Italy Borrowing Costs Rise at Sale of Zero Coupon Notes

Italian borrowing costs rose at a sale of zero-coupon notes after Italian lenders showed the largest combined capital shortfall in the European Central Bank’s stress tests.

“The recent surge in market tensions has weighed on the periphery, also at the short end,” UniCredit fixed income strategist Elia Lattuga wrote in a note to clients yesterday.

Italy sold a total of 3.5 billion euros ($4.4 billion) of debt, matching the maximum target for the sale, with the yield on an August 2016 zero-coupon note at 0.692 percent compared with 0.385 percent on Sept. 25.

The yield on Italian 10-year bonds was little changed at 2.55 percent at 11:39 a.m. Rome time.

Investors bid for 1.71 times the amount of the 2016 zero-coupon notes sold compared with 1.73 last month. Italy also sold a total of 1 billion euros of inflation-linked bonds due in 2024 and 2026 at 1.43 percent and 1.68 percent respectively.

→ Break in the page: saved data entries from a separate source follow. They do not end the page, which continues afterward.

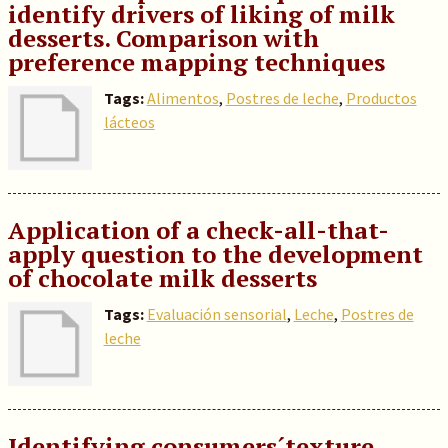
identify drivers of liking of milk
desserts. Comparison with
preference mapping techniques
Tags:
Alimentos
,
Postres de leche
,
Productos
lácteos
Application of a check-all-that-
apply question to the development
of chocolate milk desserts
Tags:
Evaluación sensorial
,
Leche
,
Postres de
leche
Identifying consumers´texture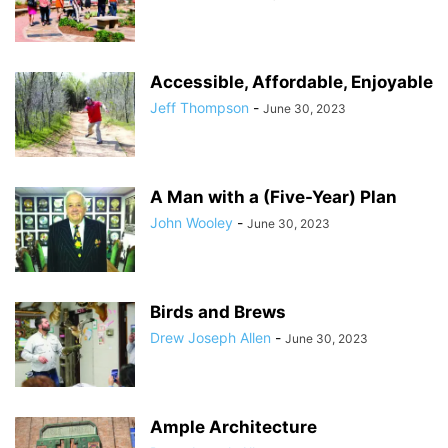
Accessible, Affordable, Enjoyable
Jeff Thompson
-
June 30, 2023
A Man with a (Five-Year) Plan
John Wooley
-
June 30, 2023
Birds and Brews
Drew Joseph Allen
-
June 30, 2023
Ample Architecture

Italian banks showed the largest combined capital shortfall in the ECB’s review of Europe’s lenders as the country is struggling to emerge from a three-year economic slump. Of the nine Italian banks that failed a stress test, four still showed holes after measures they took this year, according to the ECB’s report.

“It is important to understand that the AQR was not only an assessment of Italy’s banks, but also, indirectly, of Italy’s sovereign debt,” Francesco Galietti, founder of researcher Policy Sonar in Rome, said in a note to clients before today’s debt sale. “This should not be a surprise, given the huge exposure of domestic banks to Italy’s sovereign debt.”

The Rome-based Treasury returns to the market tomorrow with the sale of 6.5 billion euros of 181-day bills.